§ **Work to be completed**: Return every record below exactly; leave out the images.

-------- Study material --------

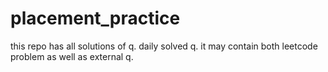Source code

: # placement_practice
this repo has all solutions of q. daily solved q. it may contain both leetcode problem as well as external q.
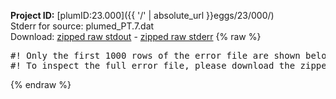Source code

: **Project ID:** [plumID:23.000]({{ '/' | absolute_url }}eggs/23/000/)  
Stderr for source:  plumed_PT.7.dat   
Download: [zipped raw stdout](plumed_PT.7.dat.plumed_master.stdout.txt.zip) - [zipped raw stderr](plumed_PT.7.dat.plumed_master.stderr.txt.zip) 
{% raw %}
<pre>
#! Only the first 1000 rows of the error file are shown below
#! To inspect the full error file, please download the zipped raw stderr file above
</pre>
{% endraw %}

--------

§ **Output for this exercise**:
Source code

: # placement_practice
this repo has all solutions of q. daily solved q. it may contain both leetcode problem as well as external q.
Source code

: **Project ID:** [plumID:23.000]({{ '/' | absolute_url }}eggs/23/000/)  
Stderr for source:  plumed_PT.7.dat   
Download: [zipped raw stdout](plumed_PT.7.dat.plumed_master.stdout.txt.zip) - [zipped raw stderr](plumed_PT.7.dat.plumed_master.stderr.txt.zip) 
{% raw %}
<pre>
#! Only the first 1000 rows of the error file are shown below
#! To inspect the full error file, please download the zipped raw stderr file above
</pre>
{% endraw %}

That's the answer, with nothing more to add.